----- Kutipan halaman
Konser Musik Djaduk Ferianto dan Kua Etnika “Nusa Swara” di “Festival Musik Indonesia”
Komposisi musik “Merapi Horeg” yang diinspirasi keganasan gunung Merapi karya Djaduk Ferianto, menjadi salah satu komposisi unggulan dalam pentas ulang “Nusa Swara” di Gedung Kesenian Jakarta, Jl Pasarbaru, 16 dan 17 Desember pukul 20.00 WIB. Karya yang diciptakan Djaduk tahun 1997 ini menafsir keagungan, kemurahan dan sekaligus keganasan gunung yang belum lama ini memuntahkan lahar panas dan membinaskan sejumlah desa di wilayah Kabupaten Sleman. Konser ini merupakan bagian dari “Festival Musik Indonesia” yang digelar sejak awal Desermber.
Sebelumnya, Agustus lalu, Nusa Swara tampil Teater Salihara, Jakartadan Concert Hall, Taman Budaya Yogyakarta. “Nusa Swara boleh dibilang sebuah upaya kreatif kami, untuk kembali menafsir dan memaknai apa yang dulu kerap digembar-gemborkan sebagai ‘wawasan nusantara’. Nusa Swara, sebagai judul sesungguhnya mengacu pada ‘nusa’ sebagai sebagai entitas kebangsaan, dan ‘swara’ atau suara yang mencoba membunyikan semangat dari ke-nusa-an itu. Dengan begitu, ia sesungguhnya mengacu atau bermain-main dengan idiom Nusantara sebagai sebuah wawasan dan kawasan itu,” kata Djaduk.
----------
----- Daftar entri
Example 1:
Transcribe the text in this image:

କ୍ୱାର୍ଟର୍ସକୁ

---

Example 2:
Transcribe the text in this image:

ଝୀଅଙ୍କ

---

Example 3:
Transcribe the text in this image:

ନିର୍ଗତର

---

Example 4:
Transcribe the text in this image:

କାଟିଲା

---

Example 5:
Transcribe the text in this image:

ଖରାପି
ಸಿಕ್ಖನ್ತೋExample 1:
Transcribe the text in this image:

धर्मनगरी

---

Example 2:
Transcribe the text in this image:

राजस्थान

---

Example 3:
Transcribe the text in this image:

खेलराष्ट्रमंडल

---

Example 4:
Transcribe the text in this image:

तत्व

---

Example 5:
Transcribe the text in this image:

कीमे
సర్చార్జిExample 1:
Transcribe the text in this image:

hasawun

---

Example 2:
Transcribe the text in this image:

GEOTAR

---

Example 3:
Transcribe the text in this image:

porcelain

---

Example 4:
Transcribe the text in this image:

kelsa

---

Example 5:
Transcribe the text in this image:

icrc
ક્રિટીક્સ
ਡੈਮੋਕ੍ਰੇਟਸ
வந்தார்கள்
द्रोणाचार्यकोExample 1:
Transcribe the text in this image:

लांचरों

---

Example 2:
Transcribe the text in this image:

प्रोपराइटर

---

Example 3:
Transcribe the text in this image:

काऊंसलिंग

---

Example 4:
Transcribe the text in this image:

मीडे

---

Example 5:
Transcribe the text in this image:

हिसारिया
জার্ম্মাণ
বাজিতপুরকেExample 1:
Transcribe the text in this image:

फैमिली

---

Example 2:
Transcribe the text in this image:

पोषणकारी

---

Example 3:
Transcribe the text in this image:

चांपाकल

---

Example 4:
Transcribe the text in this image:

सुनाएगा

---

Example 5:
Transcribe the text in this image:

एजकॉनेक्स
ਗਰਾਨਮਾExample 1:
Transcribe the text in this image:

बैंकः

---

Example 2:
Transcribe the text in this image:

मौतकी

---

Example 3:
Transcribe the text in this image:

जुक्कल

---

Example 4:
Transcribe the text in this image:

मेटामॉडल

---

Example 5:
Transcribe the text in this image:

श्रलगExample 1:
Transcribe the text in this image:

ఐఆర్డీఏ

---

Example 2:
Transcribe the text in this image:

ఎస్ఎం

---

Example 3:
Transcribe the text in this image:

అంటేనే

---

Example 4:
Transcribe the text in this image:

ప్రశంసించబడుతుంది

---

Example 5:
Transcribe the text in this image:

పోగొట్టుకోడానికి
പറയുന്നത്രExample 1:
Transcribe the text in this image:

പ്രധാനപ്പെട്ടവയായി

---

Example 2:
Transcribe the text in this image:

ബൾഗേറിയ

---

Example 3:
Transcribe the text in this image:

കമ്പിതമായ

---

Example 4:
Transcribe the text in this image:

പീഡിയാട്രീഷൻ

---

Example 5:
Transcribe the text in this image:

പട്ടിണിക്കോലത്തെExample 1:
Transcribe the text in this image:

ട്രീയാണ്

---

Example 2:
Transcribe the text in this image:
----------
* **Kerjakan ini**:
Salin persis bagian kutipan tentang konser Nusa Swara dari "Konser Musik Djaduk" sampai "sejak awal Desermber.".

* **Jawaban benar**:
Konser Musik Djaduk Ferianto dan Kua Etnika “Nusa Swara” di “Festival Musik Indonesia”
Komposisi musik “Merapi Horeg” yang diinspirasi keganasan gunung Merapi karya Djaduk Ferianto, menjadi salah satu komposisi unggulan dalam pentas ulang “Nusa Swara” di Gedung Kesenian Jakarta, Jl Pasarbaru, 16 dan 17 Desember pukul 20.00 WIB. Karya yang diciptakan Djaduk tahun 1997 ini menafsir keagungan, kemurahan dan sekaligus keganasan gunung yang belum lama ini memuntahkan lahar panas dan membinaskan sejumlah desa di wilayah Kabupaten Sleman. Konser ini merupakan bagian dari “Festival Musik Indonesia” yang digelar sejak awal Desermber.